Warnings: De nuevo tomándome licencias y aportando más ideas atropelladas pero creadas con el más sincero cariño. Los nombres que aquí aparecen están retomados de sus originales históricos sin relación alguna con éstos. Como siempre, habrá situaciones agridulces o desagradables. Sobre aviso no hay engaño.

Basado en esa poderosa pregunta, "¿qué pasaría si…?"

Gracias por leerme.


CAPÍTULO CERO.

Mucho antes del nacimiento de la luz, hubo oscuridad. Y con la aparición de esas tinieblas, nacieron los Elfos Oscuros. Hace milenios, el más despiadado de ellos, Malekith, buscó transformar este universo en uno de la noche eterna. Tal plan solamente era posible a través del poder del Éter; una fuerza antigua de destrucción infinita. Los ejércitos de Asgard, dirigido por el rey Bor, libraron una guerra sangrienta en contra de estas malvadas criaturas. Cuando los Nueve Reinos cayeron sobre él, Malekith liberó por completo el poder del Éter, justo cuando Asgard arrancó el arma de sus manos. Sin ella, los Elfos Oscuros cayeron. Con la batalla casi perdida, Malekith sacrificó a su propio pueblo en un intento desesperado por escapar del ejército de Asgard, huyendo de Svartalfheim, la cual quedó a merced de sus captores. Malekith había sido vencido y el Éter quedó prisionero en una cárcel mágica dimensional que los poderosos hechiceros de Asgard crearon para mantener la sustancia por siempre inerte.

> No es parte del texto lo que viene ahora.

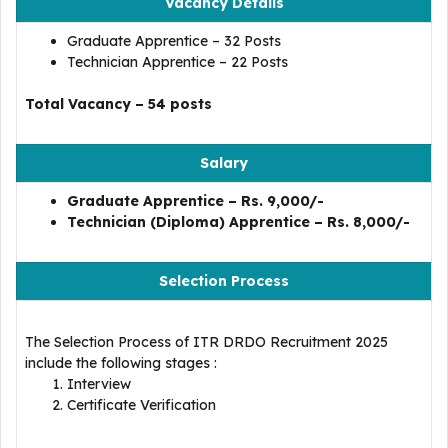
Vacancy Details
Graduate Apprentice – 32 Posts
Technician Apprentice – 22 Posts
Total Vacancy – 54 posts
Salary
Graduate Apprentice – Rs. 9,000/-
Technician (Diploma) Apprentice – Rs. 8,000/-
Selection Process
The Selection Process of ITR DRDO Recruitment 2025
include the following stages :
Interview
Certificate Verification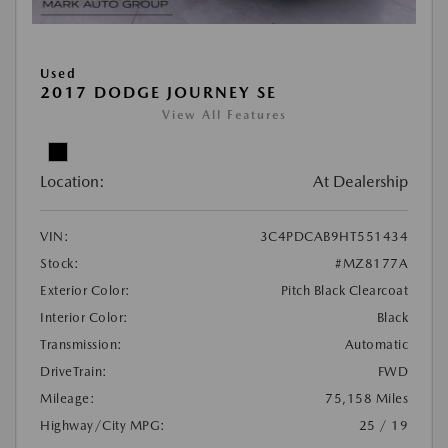
Used
2017 DODGE JOURNEY SE
View All Features
Location:
At Dealership
VIN:
3C4PDCAB9HT551434
Stock:
#MZ8177A
Exterior Color:
Pitch Black Clearcoat
Interior Color:
Black
Transmission:
Automatic
DriveTrain:
FWD
Mileage:
75,158 Miles
Highway/City MPG:
25 / 19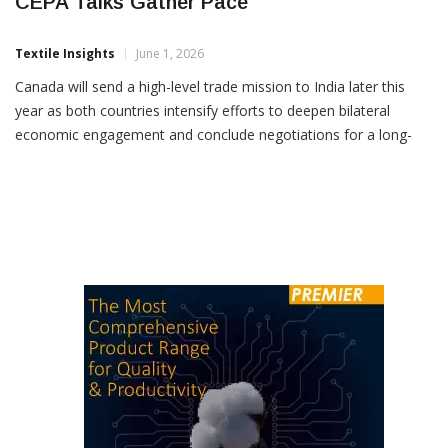
Canada To Send Trade Mission To India As
CEPA Talks Gather Pace
Textile Insights
June 1, 2026
Canada will send a high-level trade mission to India later this
year as both countries intensify efforts to deepen bilateral
economic engagement and conclude negotiations for a long-
pending trade agreement by the end of 2026. The
announcement followed discussions between Union Commerce
and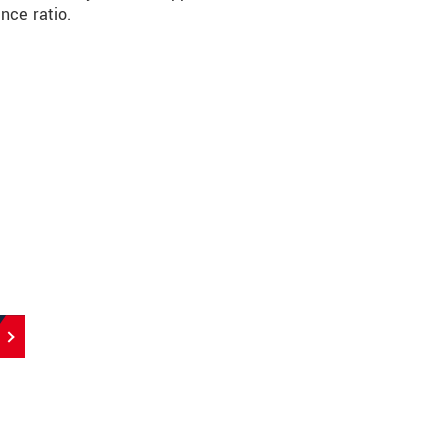
nce ratio.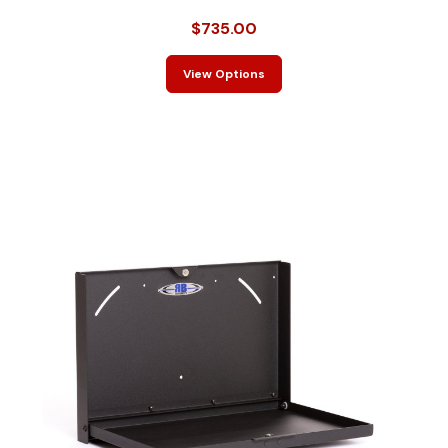
$735.00
View Options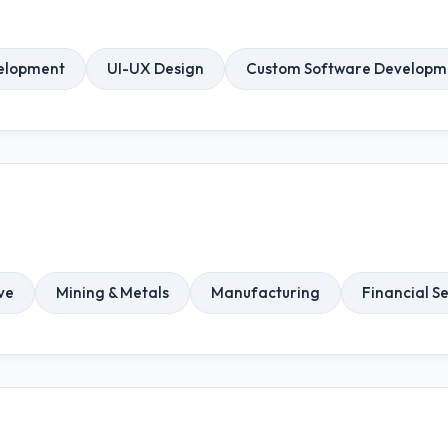
elopment
UI-UX Design
Custom Software Developm
ve
Mining & Metals
Manufacturing
Financial S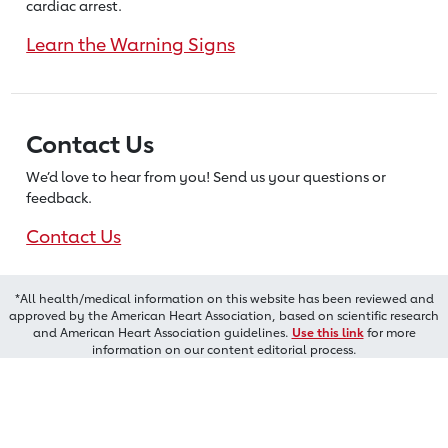
cardiac arrest.
Learn the Warning Signs
Contact Us
We’d love to hear from you! Send us
your questions or
feedback.
Contact Us
*All health/medical information on this website has been reviewed and
approved by the American Heart Association, based on scientific research
and American Heart Association guidelines.
Use this link
for more
information on our content editorial process.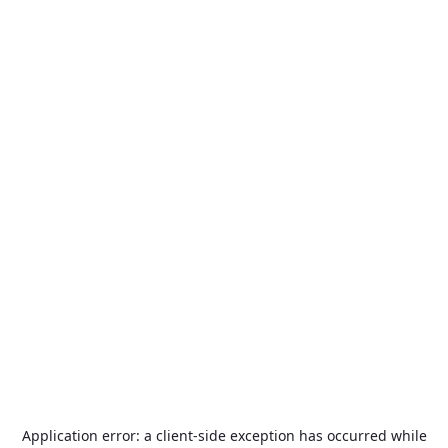
Application error: a
client
-side exception has occurred while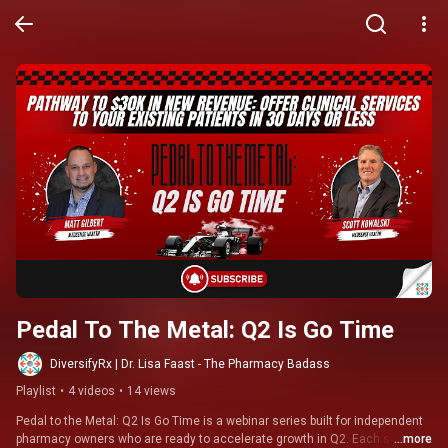
Pedal To The Metal: Q2 Is Go Time
DiversifyRx | Dr. Lisa Faast - The Pharmacy Badass
Playlist
•
4 videos
•
14 views
Pedal to the Metal: Q2 Is Go Time is a webinar series built for independent 
pharmacy owners who are ready to accelerate growth in Q2. Each session 
...more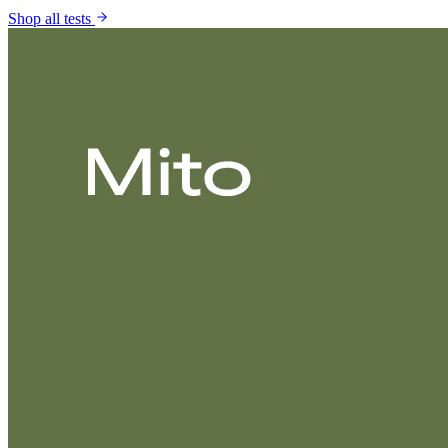
Shop all tests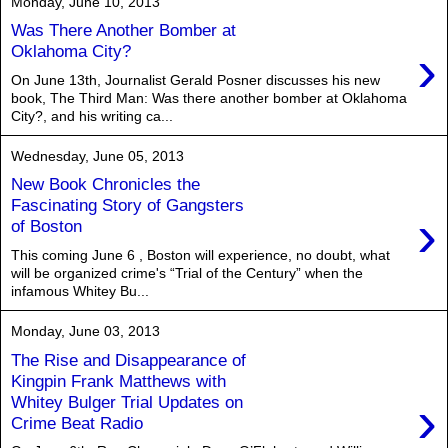
Monday, June 10, 2013
Was There Another Bomber at
›
Oklahoma City?
On June 13th, Journalist Gerald Posner discusses his new
book, The Third Man: Was there another bomber at Oklahoma
City?, and his writing ca...
Wednesday, June 05, 2013
New Book Chronicles the
Fascinating Story of Gangsters
›
of Boston
This coming June 6 , Boston will experience, no doubt, what
will be organized crime's “Trial of the Century” when the
infamous Whitey Bu...
Monday, June 03, 2013
The Rise and Disappearance of
Kingpin Frank Matthews with
›
Whitey Bulger Trial Updates on
Crime Beat Radio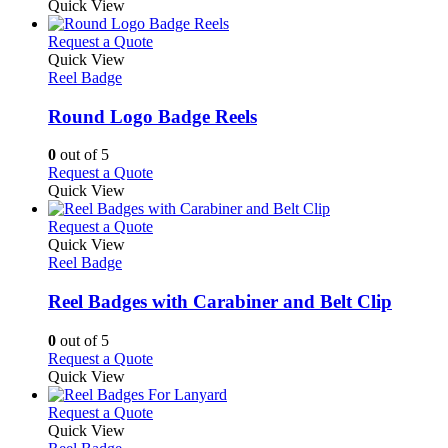
Quick View
This
Request a Quote
product
Quick View
has
Reel Badge
multiple
variants.
Round Logo Badge Reels
The
options
0
out of 5
may
This
Request a Quote
be
product
Quick View
chosen
has
on
multiple
This
Request a Quote
the
variants.
product
Quick View
product
The
has
Reel Badge
page
options
multiple
may
variants.
Reel Badges with Carabiner and Belt Clip
be
The
chosen
options
0
out of 5
on
may
This
Request a Quote
the
be
product
Quick View
product
chosen
has
page
on
multiple
This
Request a Quote
the
variants.
product
Quick View
product
The
has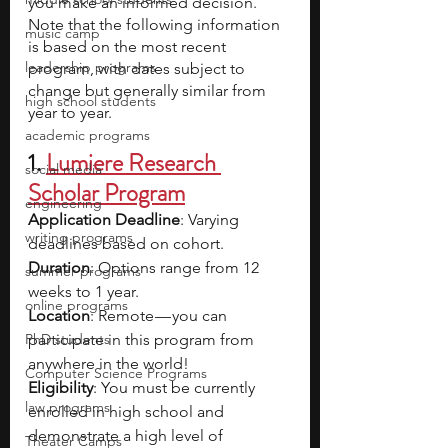
you make an informed decision. 
Note that the following information 
music camp
is based on the most recent 
leadership programs
program, with dates subject to 
change but generally similar from 
high school students
year to year.
academic programs
1. 
Lumiere Research 
social media
Scholar Program
engineering
Application Deadline
: Varying 
writing programs
deadlines based on cohort.
Duration
: Options range from 12 
summer programs
weeks to 1 year.
online programs
Location
: Remote — you can 
PhD students
participate in this program from 
anywhere in the world!
Computer Science Programs
Eligibility
: You must be currently 
law programs
enrolled in high school and 
demonstrate a high level of 
Theater Camps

Pero los Elfos Oscuros no fueron el único reino que apareciera en la oscuridad. Ajenos a los Nueve Reinos, existieron tierras con civilizaciones que por sus características salvajes o la falta de estructura social no fueron incluidas dentro de los nueve poderosos territorios bajo el abrigo del sagrado Yggdrasill. Sin embargo, eso no implicó que estos pueblos libres fuesen seres que carecieron de las cualidades propias de los Aesir o de los Vanes, por mencionar un ejemplo, todo lo contrario, estas tierras florecieron sin la necesidad del poder del árbol sagrado y se convirtieron en extensos reinos con ejércitos temibles. Puede concederse la razón a los historiadores de palacio real de Asgard cuando hablan de la falta de evidencia de tales civilizaciones ya que los ataques de enemigos sobre esos lejanos mundos perdidos barrieron con la mayoría de ellos, dejando en tiempos actuales solamente tribus nómadas herederas de tan desconocidos ancestros.

Una de esas tribus es el Pueblo de los Cuatro, como se les conoce entre ellos, en el mundo siempre congelado al que estudiosos nombraron como Alvjortaim, cuyo lejano y viejo sol apenas si da el calor suficiente para días con cielos rojizos y nublados con períodos de oscuridad que oscilan de un par de días hasta un mes completo. El Pueblo de los Cuatro, en honor a los cuatro elementos esenciales de la vida: Tierra, Aire, Agua y fuego, fue creciendo hasta ramificarse en diferentes clanes familiares que se extendieron por todo el planeta haciendo de sus integrantes dignos guerreros que los Nueve Reinos estaban por conocer, porque serían protagonistas en una de las peores guerras a ser registradas en los anales de la historia, la Guerra del Mundo Oscuro.